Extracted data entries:
Start of Block

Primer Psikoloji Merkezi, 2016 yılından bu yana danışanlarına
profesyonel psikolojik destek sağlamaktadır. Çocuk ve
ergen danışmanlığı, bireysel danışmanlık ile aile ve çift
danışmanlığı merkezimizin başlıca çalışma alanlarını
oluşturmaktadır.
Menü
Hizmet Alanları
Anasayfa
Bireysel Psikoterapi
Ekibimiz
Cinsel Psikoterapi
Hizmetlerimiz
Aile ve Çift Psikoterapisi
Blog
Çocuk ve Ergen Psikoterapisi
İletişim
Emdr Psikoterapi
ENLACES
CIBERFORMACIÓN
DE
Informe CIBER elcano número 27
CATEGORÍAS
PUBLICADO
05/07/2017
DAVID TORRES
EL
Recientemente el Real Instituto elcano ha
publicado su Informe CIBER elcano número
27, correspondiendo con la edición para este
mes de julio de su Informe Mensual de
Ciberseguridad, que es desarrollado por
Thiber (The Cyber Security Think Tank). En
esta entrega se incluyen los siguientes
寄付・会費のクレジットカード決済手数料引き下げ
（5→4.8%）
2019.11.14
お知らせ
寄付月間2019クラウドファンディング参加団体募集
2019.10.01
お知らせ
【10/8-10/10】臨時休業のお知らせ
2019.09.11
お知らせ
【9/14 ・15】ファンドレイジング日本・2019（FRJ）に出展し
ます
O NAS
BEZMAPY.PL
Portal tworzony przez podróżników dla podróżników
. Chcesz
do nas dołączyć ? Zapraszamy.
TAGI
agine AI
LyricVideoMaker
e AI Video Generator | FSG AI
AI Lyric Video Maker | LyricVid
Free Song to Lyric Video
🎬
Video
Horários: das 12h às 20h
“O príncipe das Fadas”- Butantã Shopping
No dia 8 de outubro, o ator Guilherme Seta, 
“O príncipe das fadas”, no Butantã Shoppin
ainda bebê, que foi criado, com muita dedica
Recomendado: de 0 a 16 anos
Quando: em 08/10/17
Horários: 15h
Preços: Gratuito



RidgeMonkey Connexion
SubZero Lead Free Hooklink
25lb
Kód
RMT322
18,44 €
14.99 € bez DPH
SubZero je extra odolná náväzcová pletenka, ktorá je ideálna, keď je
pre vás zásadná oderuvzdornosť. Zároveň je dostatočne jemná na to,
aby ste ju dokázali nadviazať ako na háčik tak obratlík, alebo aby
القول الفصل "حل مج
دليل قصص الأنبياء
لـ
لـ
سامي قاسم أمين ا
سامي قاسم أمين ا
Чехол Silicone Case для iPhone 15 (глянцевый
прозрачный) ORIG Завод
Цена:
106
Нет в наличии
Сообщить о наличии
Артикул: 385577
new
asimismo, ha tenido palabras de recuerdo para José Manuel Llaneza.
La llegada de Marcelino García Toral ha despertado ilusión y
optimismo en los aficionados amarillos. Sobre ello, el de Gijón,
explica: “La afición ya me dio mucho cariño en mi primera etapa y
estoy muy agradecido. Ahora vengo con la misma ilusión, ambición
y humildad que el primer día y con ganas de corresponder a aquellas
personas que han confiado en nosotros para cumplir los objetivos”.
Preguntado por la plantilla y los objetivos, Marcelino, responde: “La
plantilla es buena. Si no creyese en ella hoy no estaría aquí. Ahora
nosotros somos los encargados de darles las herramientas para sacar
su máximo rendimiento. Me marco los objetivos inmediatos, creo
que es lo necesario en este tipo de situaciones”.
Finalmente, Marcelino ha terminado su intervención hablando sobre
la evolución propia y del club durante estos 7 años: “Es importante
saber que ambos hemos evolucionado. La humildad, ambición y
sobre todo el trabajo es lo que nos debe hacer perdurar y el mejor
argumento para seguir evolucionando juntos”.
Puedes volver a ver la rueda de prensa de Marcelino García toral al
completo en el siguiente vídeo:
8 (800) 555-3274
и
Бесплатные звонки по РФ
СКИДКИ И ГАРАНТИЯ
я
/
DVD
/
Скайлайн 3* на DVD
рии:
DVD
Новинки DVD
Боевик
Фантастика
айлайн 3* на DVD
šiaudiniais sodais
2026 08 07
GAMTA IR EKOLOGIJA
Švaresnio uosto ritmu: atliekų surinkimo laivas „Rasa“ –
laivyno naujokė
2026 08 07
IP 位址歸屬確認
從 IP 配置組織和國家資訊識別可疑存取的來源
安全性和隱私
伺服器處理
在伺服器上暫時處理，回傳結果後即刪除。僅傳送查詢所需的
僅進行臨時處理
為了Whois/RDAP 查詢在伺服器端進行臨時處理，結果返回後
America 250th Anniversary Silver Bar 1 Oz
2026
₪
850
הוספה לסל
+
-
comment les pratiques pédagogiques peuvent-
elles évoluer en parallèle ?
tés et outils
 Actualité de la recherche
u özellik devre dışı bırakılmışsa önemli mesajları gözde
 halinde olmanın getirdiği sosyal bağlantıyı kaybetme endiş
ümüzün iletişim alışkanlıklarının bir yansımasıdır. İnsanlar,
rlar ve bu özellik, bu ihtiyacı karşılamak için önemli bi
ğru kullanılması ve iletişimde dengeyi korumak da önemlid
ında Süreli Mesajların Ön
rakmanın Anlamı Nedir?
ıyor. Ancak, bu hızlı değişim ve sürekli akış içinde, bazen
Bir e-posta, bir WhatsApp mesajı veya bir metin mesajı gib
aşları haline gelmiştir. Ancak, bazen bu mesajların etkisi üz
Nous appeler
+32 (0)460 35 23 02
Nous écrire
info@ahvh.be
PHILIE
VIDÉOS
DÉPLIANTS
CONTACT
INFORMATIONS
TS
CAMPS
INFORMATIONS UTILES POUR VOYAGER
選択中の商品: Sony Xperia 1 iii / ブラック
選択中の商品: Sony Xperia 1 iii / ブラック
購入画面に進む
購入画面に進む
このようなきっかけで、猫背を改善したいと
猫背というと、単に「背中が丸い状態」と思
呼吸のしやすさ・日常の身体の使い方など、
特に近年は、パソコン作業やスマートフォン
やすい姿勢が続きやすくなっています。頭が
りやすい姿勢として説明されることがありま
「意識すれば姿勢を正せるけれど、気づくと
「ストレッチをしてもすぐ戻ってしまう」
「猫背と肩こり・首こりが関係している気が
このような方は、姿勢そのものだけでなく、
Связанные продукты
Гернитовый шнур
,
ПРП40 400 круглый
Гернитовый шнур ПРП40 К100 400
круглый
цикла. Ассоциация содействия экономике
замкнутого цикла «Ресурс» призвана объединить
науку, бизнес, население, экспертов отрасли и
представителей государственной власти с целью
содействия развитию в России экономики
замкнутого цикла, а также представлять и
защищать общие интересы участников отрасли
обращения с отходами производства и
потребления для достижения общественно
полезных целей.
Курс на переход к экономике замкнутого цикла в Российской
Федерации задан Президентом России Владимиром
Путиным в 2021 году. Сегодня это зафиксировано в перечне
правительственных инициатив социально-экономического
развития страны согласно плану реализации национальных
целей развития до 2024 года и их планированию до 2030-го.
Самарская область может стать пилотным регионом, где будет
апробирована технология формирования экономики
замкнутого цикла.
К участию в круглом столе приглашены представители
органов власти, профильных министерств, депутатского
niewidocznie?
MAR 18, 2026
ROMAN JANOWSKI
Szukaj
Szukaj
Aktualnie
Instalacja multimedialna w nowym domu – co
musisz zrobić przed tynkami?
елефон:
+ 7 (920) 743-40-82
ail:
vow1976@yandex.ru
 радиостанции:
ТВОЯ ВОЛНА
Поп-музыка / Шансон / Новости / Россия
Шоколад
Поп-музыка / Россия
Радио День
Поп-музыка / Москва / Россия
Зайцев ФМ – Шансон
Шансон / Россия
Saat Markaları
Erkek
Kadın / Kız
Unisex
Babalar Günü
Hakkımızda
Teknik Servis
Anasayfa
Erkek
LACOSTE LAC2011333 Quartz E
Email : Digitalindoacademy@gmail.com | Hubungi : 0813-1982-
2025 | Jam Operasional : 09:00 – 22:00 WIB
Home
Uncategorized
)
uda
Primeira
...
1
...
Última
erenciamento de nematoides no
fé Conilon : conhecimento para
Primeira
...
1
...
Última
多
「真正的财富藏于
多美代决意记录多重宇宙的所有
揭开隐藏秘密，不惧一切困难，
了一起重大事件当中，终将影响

End of Block

** To-do item **
The lines above from the one containing "Actualité de la recherche" through the one containing "このようなきっかけで、猫背を改善したいと" are to be set down exactly, and no others.

** Result for this exercise **
 Actualité de la recherche
u özellik devre dışı bırakılmışsa önemli mesajları gözde
 halinde olmanın getirdiği sosyal bağlantıyı kaybetme endiş
ümüzün iletişim alışkanlıklarının bir yansımasıdır. İnsanlar,
rlar ve bu özellik, bu ihtiyacı karşılamak için önemli bi
ğru kullanılması ve iletişimde dengeyi korumak da önemlid
ında Süreli Mesajların Ön
rakmanın Anlamı Nedir?
ıyor. Ancak, bu hızlı değişim ve sürekli akış içinde, bazen
Bir e-posta, bir WhatsApp mesajı veya bir metin mesajı gib
aşları haline gelmiştir. Ancak, bazen bu mesajların etkisi üz
Nous appeler
+32 (0)460 35 23 02
Nous écrire
info@ahvh.be
PHILIE
VIDÉOS
DÉPLIANTS
CONTACT
INFORMATIONS
TS
CAMPS
INFORMATIONS UTILES POUR VOYAGER
選択中の商品: Sony Xperia 1 iii / ブラック
選択中の商品: Sony Xperia 1 iii / ブラック
購入画面に進む
購入画面に進む
このようなきっかけで、猫背を改善したいと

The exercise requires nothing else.